Stöckli beendet Veloverkauf

Stöckli stellt bereits seit zwei Jahren keine eigenen Velos mehr her. Nun beschloss das Luzerner Unternehmer, auch den Verkauf von Fahrrädern ganz einzustellen. Fünf Läden werden geschlossen und 25 Personen verlieren ihren Job.

Laurens van Rooijen, Autor (lvr@cyclinfo.ch)
News, 20.08.2020

Ende August 2017 verkündete Stöckli, sich aus der Produktion eigener Velos zurückzuziehen. Dies begründete das Management des Luzerner Traditionsunternehmens damit, dass man die selbst gesteckten Ziele in Sachen Aufbau und Expansion einer starken Marke im Velosegment nicht erreicht habe.

Stattdessen wurden in den Sportfachmärkten ab dem Modelljahr 2018 Velos der Schweizer Anbieter BMC, Bixs und Flyer verkauft. Nun verkündet Stöckli-CEO Marc Gläser, dass seine Firma sich künftig voll auf das Wintergeschäft konzentrieren wolle.

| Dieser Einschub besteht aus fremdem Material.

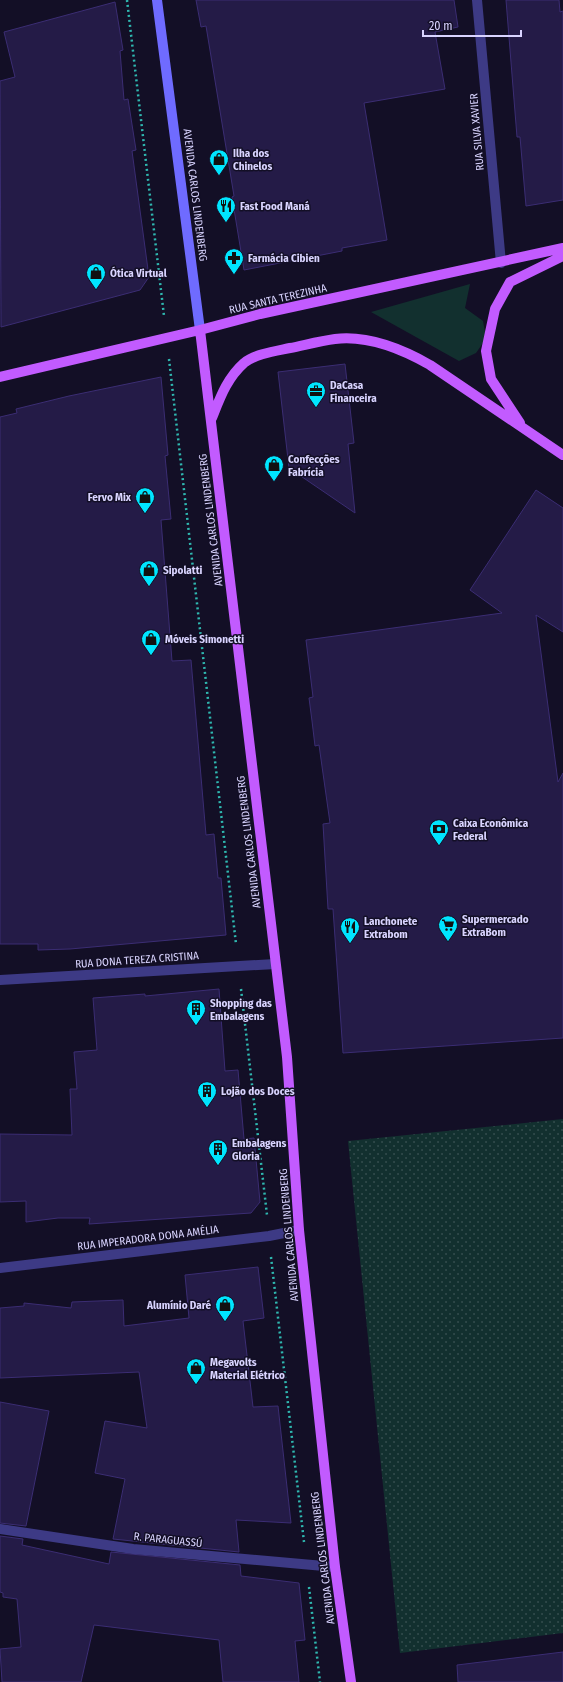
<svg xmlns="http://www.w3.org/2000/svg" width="563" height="1682" font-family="'Fira Sans Condensed',sans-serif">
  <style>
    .grass { fill: url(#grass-dots) }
    .garden { fill: #12302f }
    .building { fill: #241b47; stroke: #3b2d73 }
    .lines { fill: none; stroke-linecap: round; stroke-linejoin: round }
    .path { stroke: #2fb8b0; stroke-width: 2.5; stroke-dasharray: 2 3; stroke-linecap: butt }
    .street { stroke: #3d3a85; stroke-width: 10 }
    .secondary { stroke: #6f6bff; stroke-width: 10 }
    .primary { stroke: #c25bff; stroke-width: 10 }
    .labels { text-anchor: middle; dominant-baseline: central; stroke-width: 3; stroke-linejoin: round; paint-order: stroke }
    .street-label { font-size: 11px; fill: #d9d4ff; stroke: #130f26 }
    .poi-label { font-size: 11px; font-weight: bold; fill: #d9d4ff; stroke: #130f26; text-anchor: start }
  </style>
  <defs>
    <pattern id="grass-dots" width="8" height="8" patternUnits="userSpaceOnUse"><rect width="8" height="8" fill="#12302f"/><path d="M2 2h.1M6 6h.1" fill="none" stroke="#344d4e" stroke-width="1.8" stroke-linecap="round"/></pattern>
  </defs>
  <rect width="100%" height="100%" fill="#130f26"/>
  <!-- grass -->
  <path class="grass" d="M563 1119V1633L400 1653 348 1141Z"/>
  <!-- garden -->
  <path class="garden" d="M470 284 465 308 483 321 485 332V340L476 353 459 361 371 312Z"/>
  <!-- building -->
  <path class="building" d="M196 0H454L458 27 435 32 445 89 364 103 387 240 342 248V251L244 270 232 197 234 196 206 26 201 27Z
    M506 0H559L560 12 563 11V200L526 206 520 137H517Z
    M115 2 123 50 120 51 124 100 128 99 136 150 132 151 149 277 140 290 1 327 0 81 15 77 4 32Z
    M345 364 354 443 348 444 355 513 289 468 278 372Z
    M161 377 168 455 165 456 171 519 161 520 172 661 191 660 206 835 214 834 218 878H221L226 935 70 949 38 950V944H0V417L17 413 16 409 69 396Z
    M536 490 563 508V632L536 615 558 782 563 773V1038L343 1053 333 909H328L323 824 330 823 319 745 315 746 312 721 309 698 313 697 306 640 502 613 470 590Z
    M219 989 225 1071 238 1070 244 1139 254 1138 260 1202 251 1213 89 1224 90 1218H58L26 1222V1201L0 1202V1134L72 1135 70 1089H77L74 1052 97 1050 93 998 145 994V996Z
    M258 1267 264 1318 243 1321 253 1407 278 1406 291 1523 236 1520 239 1552 113 1539 125 1479 95 1473 105 1421 147 1428 139 1372 0 1378V1308L24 1306V1303L71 1308 72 1302 123 1300 124 1326 189 1318 185 1275Z
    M0 1402 49 1411 26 1526 0 1523Z
    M0 1536 23 1539 22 1545 109 1564 111 1552 240 1565 241 1576 299 1583 305 1640 295 1641 299 1682H223L219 1640 94 1625 81 1682H2L0 1649 21 1647 17 1599 3 1597V1593L0 1592Z
    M563 1652V1682H458L457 1665Z"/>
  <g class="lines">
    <!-- path -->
    <path class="path" d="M127 0 164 316
      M169 359 236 944
      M241 989 267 1215
      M271 1257 304 1542
      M309 1587 320 1682"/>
    <!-- street -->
    <path class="street" d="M477 0 501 263
      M0 980 275 964
      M0 1268 269 1236 299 1230
      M0 1529 133 1549 335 1567"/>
    <!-- secondary -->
    <path class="secondary" d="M157 0 200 330"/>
    <!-- primary -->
    <path class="primary" d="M200 330 287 1057 299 1230 335 1567 351 1682
      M0 377 200 330 260 314 563 248
      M212 418C220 398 227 378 244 363 255 354 276 351 290 348 305 345 320 341 335 339 368 335 402 349 430 365L563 455
      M520 423 491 379 486 351 495 309 510 282 563 256"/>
  </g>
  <!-- icons -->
  <defs>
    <symbol id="shop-pin" viewBox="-11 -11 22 30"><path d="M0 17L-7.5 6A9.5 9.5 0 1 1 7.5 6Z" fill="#00e5ff" stroke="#130f26"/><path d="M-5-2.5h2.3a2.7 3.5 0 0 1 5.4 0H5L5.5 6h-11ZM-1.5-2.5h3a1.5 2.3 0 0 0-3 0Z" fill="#111"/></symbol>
    <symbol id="restaurant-pin" viewBox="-11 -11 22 30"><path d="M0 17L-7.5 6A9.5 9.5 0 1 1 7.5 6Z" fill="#00e5ff" stroke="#130f26"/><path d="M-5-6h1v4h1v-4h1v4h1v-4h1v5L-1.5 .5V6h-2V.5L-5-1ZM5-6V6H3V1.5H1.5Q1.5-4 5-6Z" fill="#111"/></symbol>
    <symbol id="pharmacy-pin" viewBox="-11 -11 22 30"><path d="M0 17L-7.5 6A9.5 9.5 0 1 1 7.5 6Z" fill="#00e5ff" stroke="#130f26"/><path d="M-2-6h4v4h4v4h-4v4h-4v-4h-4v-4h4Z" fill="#111"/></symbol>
    <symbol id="office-pin" viewBox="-11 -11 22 30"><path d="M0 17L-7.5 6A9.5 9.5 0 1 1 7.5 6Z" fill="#00e5ff" stroke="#130f26"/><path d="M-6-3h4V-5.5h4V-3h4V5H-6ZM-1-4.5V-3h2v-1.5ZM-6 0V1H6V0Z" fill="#111"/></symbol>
    <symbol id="bank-pin" viewBox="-11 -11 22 30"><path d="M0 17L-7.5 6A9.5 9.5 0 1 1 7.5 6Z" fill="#00e5ff" stroke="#130f26"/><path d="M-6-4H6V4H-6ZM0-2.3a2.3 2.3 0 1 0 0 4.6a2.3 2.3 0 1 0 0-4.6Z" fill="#111"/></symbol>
    <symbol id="supermarket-pin" viewBox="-11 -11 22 30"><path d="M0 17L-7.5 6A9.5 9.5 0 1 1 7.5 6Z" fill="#00e5ff" stroke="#130f26"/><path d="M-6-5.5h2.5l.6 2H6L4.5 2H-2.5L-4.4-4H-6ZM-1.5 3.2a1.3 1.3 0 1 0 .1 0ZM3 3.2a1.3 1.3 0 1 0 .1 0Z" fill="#111"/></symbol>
    <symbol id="building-pin" viewBox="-11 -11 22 30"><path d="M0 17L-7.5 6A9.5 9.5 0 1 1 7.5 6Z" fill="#00e5ff" stroke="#130f26"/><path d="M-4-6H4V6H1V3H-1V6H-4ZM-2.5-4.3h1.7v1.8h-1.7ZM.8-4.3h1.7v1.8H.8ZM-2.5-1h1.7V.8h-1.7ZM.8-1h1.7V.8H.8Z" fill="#111"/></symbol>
  </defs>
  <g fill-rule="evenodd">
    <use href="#shop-pin" x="208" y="148" width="22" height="30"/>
    <use href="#restaurant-pin" x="215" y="195" width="22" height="30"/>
    <use href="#pharmacy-pin" x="223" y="247" width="22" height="30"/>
    <use href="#shop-pin" x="85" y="262" width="22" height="30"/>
    <use href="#office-pin" x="305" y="380" width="22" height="30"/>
    <use href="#shop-pin" x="263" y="454" width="22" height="30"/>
    <use href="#shop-pin" x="134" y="486" width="22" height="30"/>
    <use href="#shop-pin" x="138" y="559" width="22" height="30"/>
    <use href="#shop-pin" x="140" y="628" width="22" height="30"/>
    <use href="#bank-pin" x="428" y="818" width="22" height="30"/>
    <use href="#supermarket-pin" x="437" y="914" width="22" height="30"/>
    <use href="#restaurant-pin" x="339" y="916" width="22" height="30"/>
    <use href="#building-pin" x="185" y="998" width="22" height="30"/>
    <use href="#building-pin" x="196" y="1080" width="22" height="30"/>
    <use href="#building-pin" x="207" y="1138" width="22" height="30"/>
    <use href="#shop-pin" x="214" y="1294" width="22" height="30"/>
    <use href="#shop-pin" x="185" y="1357" width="22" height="30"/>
  </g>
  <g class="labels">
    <!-- street labels -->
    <g class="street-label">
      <text transform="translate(477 132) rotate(-95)">RUA SILVA XAVIER</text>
      <text transform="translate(195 195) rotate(83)">AVENIDA CARLOS LINDENBERG</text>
      <text transform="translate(278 299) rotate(-13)">RUA SANTA TEREZINHA</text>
      <text transform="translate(211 520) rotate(-97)">AVENIDA CARLOS LINDENBERG</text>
      <text transform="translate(249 842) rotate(-97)">AVENIDA CARLOS LINDENBERG</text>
      <text transform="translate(137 960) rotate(-4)">RUA DONA TEREZA CRISTINA</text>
      <text transform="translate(289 1235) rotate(-95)">AVENIDA CARLOS LINDENBERG</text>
      <text transform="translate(148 1238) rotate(-7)">RUA IMPERADORA DONA AMÉLIA</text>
      <text transform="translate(168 1540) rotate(6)">R. PARAGUASSÚ</text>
      <text transform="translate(323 1558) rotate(-97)">AVENIDA CARLOS LINDENBERG</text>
    </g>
    <!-- poi labels -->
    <g class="poi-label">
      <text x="233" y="153">Ilha dos<tspan x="233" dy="13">Chinelos</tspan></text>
      <text x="240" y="206">Fast Food Maná</text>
      <text x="248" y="258">Farmácia Cibien</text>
      <text x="110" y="273">Ótica Virtual</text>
      <text x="330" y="385">DaCasa<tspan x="330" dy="13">Financeira</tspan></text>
      <text x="288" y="459">Confecções<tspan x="288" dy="13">Fabrícia</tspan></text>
      <text x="131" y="497" text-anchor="end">Fervo Mix</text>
      <text x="163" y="570">Sipolatti</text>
      <text x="165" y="639">Móveis Simonetti</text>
      <text x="453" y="823">Caixa Econômica<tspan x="453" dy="13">Federal</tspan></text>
      <text x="462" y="919">Supermercado<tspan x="462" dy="13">ExtraBom</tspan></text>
      <text x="364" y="921">Lanchonete<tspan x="364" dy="13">Extrabom</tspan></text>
      <text x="210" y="1003">Shopping das<tspan x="210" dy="13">Embalagens</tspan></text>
      <text x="221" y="1091">Lojão dos Doces</text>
      <text x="232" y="1143">Embalagens<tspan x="232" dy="13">Gloria</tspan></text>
      <text x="211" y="1305" text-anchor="end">Alumínio Daré</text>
      <text x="210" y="1362">Megavolts<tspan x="210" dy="13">Material Elétrico</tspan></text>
    </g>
  </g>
  <!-- scale -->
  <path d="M423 30v6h98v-6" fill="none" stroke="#d9d4ff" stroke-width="2"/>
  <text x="429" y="30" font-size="12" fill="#d9d4ff" stroke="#130f26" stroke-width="3" paint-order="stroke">20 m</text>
</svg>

Der Entscheid sei schon länger gefällt worden, aber das Ausbleiben des Winterschlussverkaufs wegen der Covid-19-Pandemie habe nun die Umsetzung beschleunigt.

Stöckli FilialeDie «Stöckli Outdoor Sports»-Filiale in Wil/SG bleibt als eines von vier stationären Ladenlokalen von der Schliessung verschont.  

Läden schliessen

Als Folge der Aufgabe des Sommergeschäfts werden fünf von insgesamt neun «Stöckli Outdoor Sports»-Sportfachmärkten im Mittelland geschlossen. Bereits erfolgt ist dieser Schritt in Niederlenz, Wädenswil und Zuchwil. Per 31. März 2021 sollen dann auch die Filialen in Kloten und Wolhusen schliessen. Dagegen bestehen die Filialen in St.Légier, Heimberg, Cham und Wil weiter. Dazu kommen die Miet- und Servicecenter in den Skigebieten Sörenberg, Melchsee-Frutt, Hoch-Ybrig und Engelberg.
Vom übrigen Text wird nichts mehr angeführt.